If you currently have a property under the terms of a mortgage, it can be tempting to look into refinancing your mortgage in the pursuit of favourable terms.
However, before you decide to make any borrowing commitments, it is important to take advantage of all the remortgage advice you have access to and do as much research as you can, from the plans and options available to the current Bank of England rate to ensure you get the best deal.
Remortgaging is when you pay off one mortgage with another, typically under better terms that can reduce your monthly payments.
Here are some top tips when deciding on a remortgage plan:
Check Your Credit Rating
Your credit rating is the way most mortgage providers will determine if you are a suitable candidate, as it highlights how likely you are to pay off debts.
The way to boost your credit score if you have had issues before or do not have any debt is to prove you are capable of paying recurring payments and debts.
Check your credit score, look into what factors have affected it and you will be more aware of what remortgage options are available to you.
Whilst your current provider is likely to give you remortgaging options, you can also go to another building society or bank to find another option, or use a broker to find the best deal you can.

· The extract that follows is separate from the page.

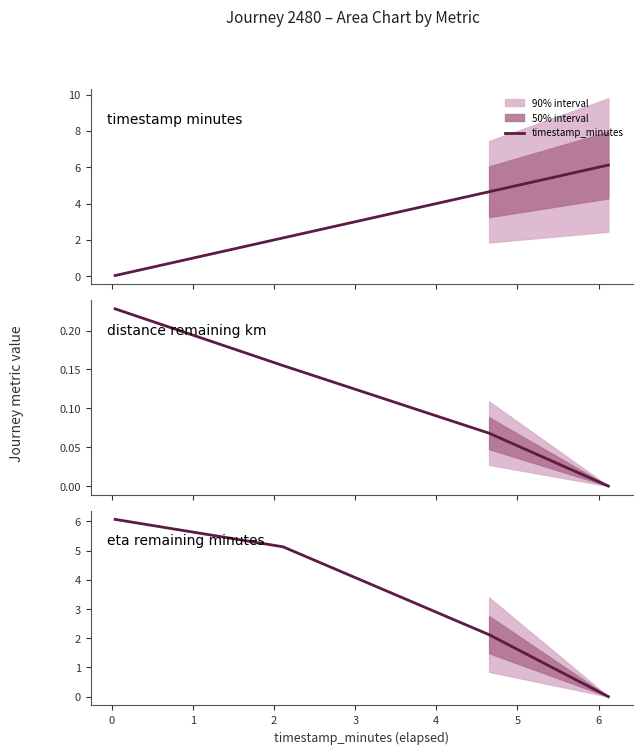

True or false: distance_remaining_km and eta_remaining_minutes intersect in this chart.

False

Be prepared to take some time to find the best choice, and do not commit unless you feel you have the best deal possible, as it could be costly to change course.
Do Not Commit Too Early
Multiple loan or mortgage applications can have a negative effect on your credit score, so do not fill in an application without being fully ready to commit.

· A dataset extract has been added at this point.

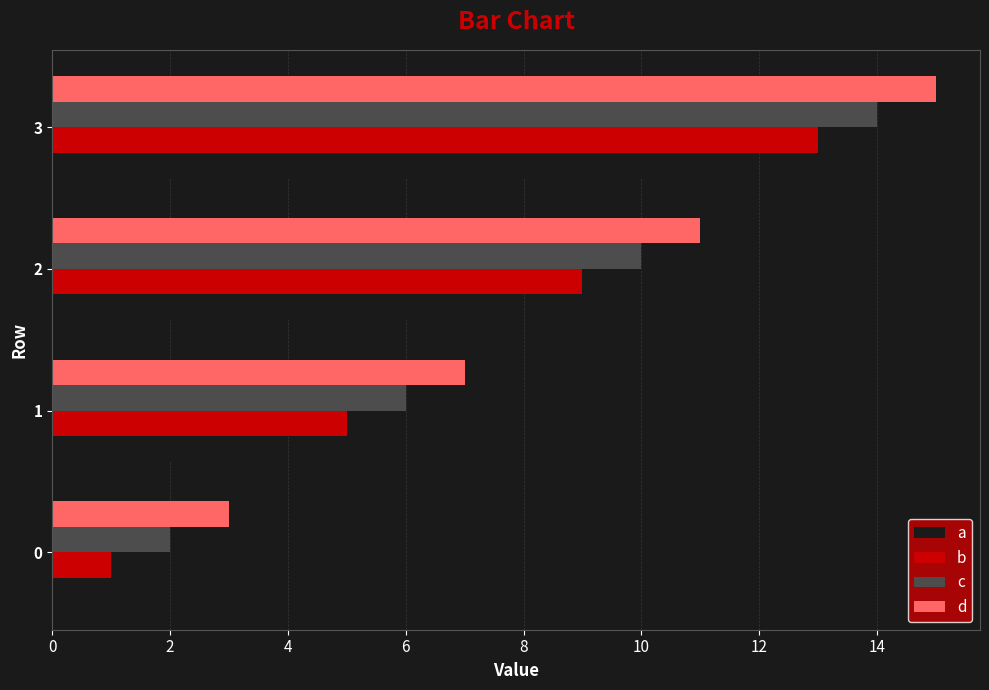

True or false: c has a value of 7 at 2.

False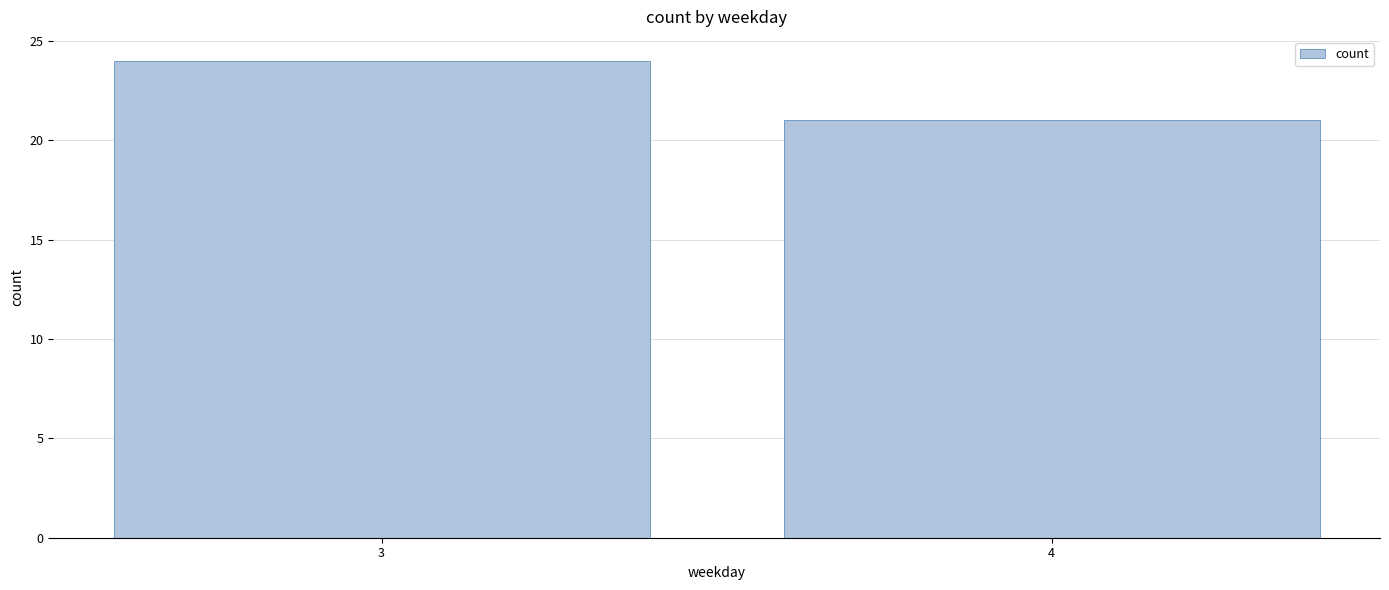

Rank the categories by value from highest to lowest.

3, 4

Look for lenders that offer an Agreement In Principle, which isn’t an actual application but gives you an idea if you are likely to be accepted if you did apply.
Check Your Fine Print
Check the terms of your current mortgage, as there may be unexpected expenses associated with getting a remortgage.

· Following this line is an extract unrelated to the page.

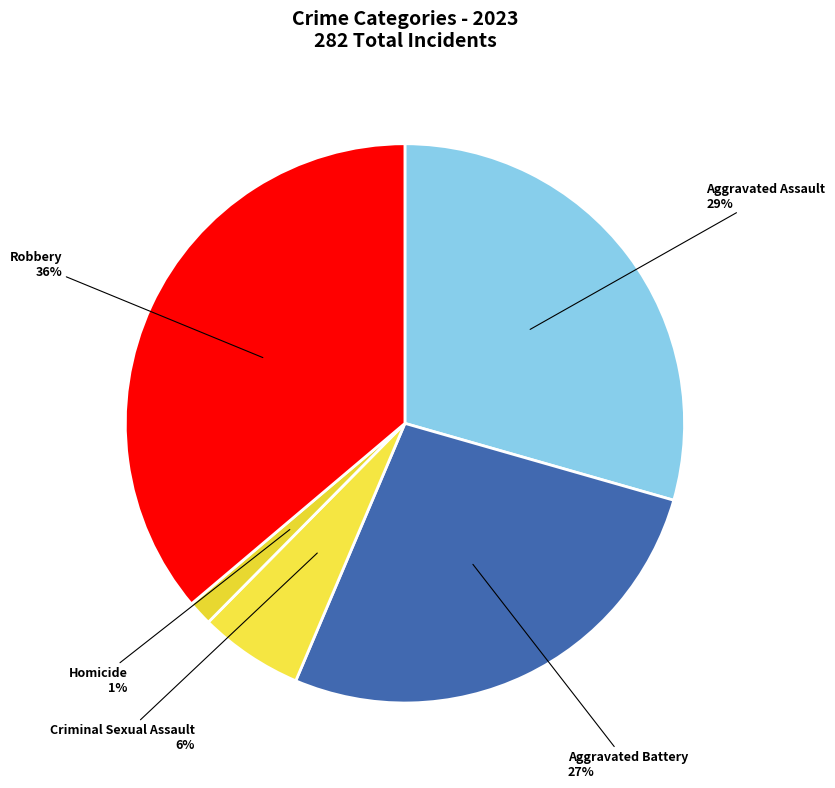

To the nearest percent, what percentage of the pie is Homicide?

1%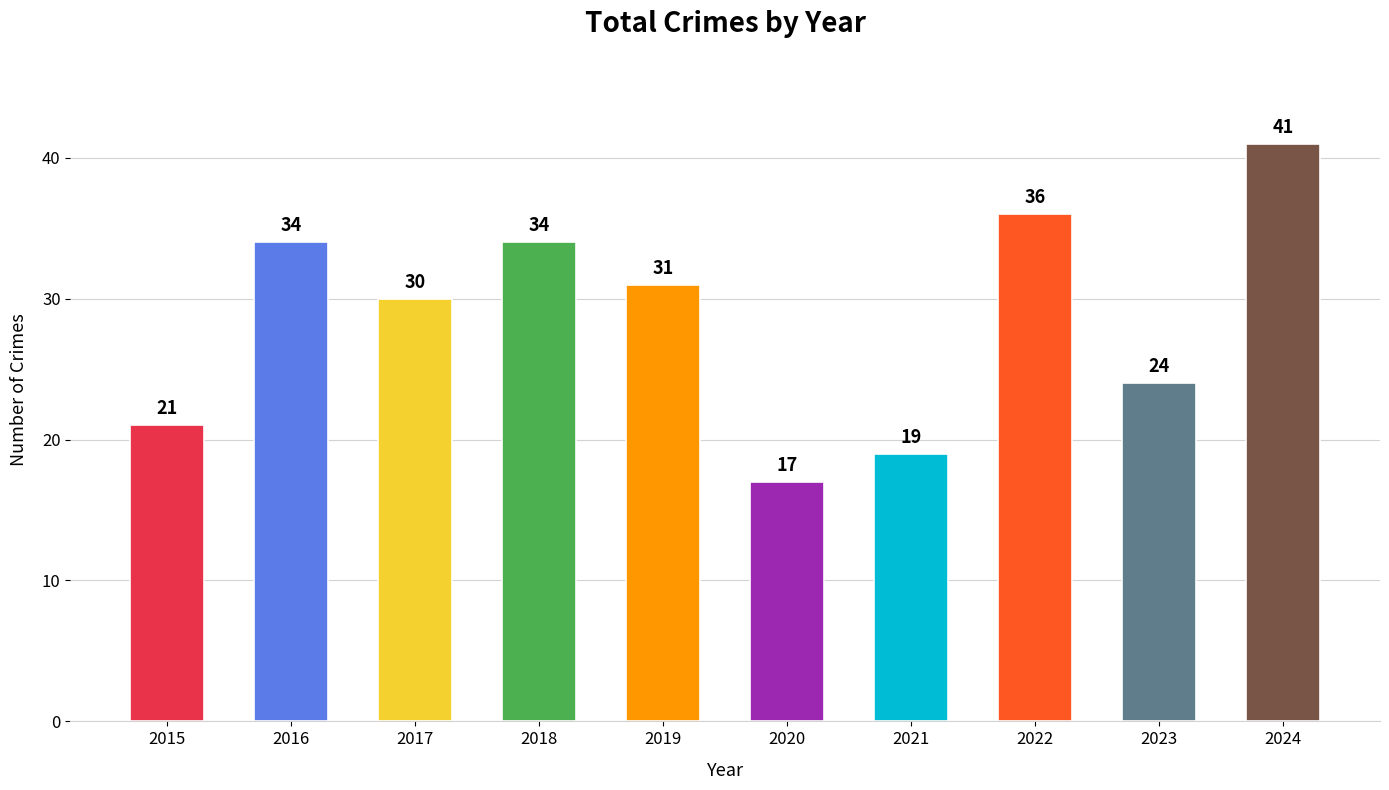

How many values are below 31?

5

The most common example of this is early repayment charges which can be levied when you remortgage, but other charges are possible if you, for example, move to another lender.
Make sure you know that you would actually save money with your remortgage under these terms before you apply and seek professional advice on any contract you are set to sign.
Check Your Loan-To-Value And Try To Lower It
Your loan-to-value ratio or LTV is the size of your mortgage compared to the value of the property attached to it.
You can work it out by dividing the amount you owe by the current value of the home, multiplied by 100 to get the percentage.
The lower this figure is, the less risky the remortgage is and the better terms you can get a loan under.
This involves not only checking how much you have already paid on your mortgage but also checking how much your property is worth in case it has changed since you bought it.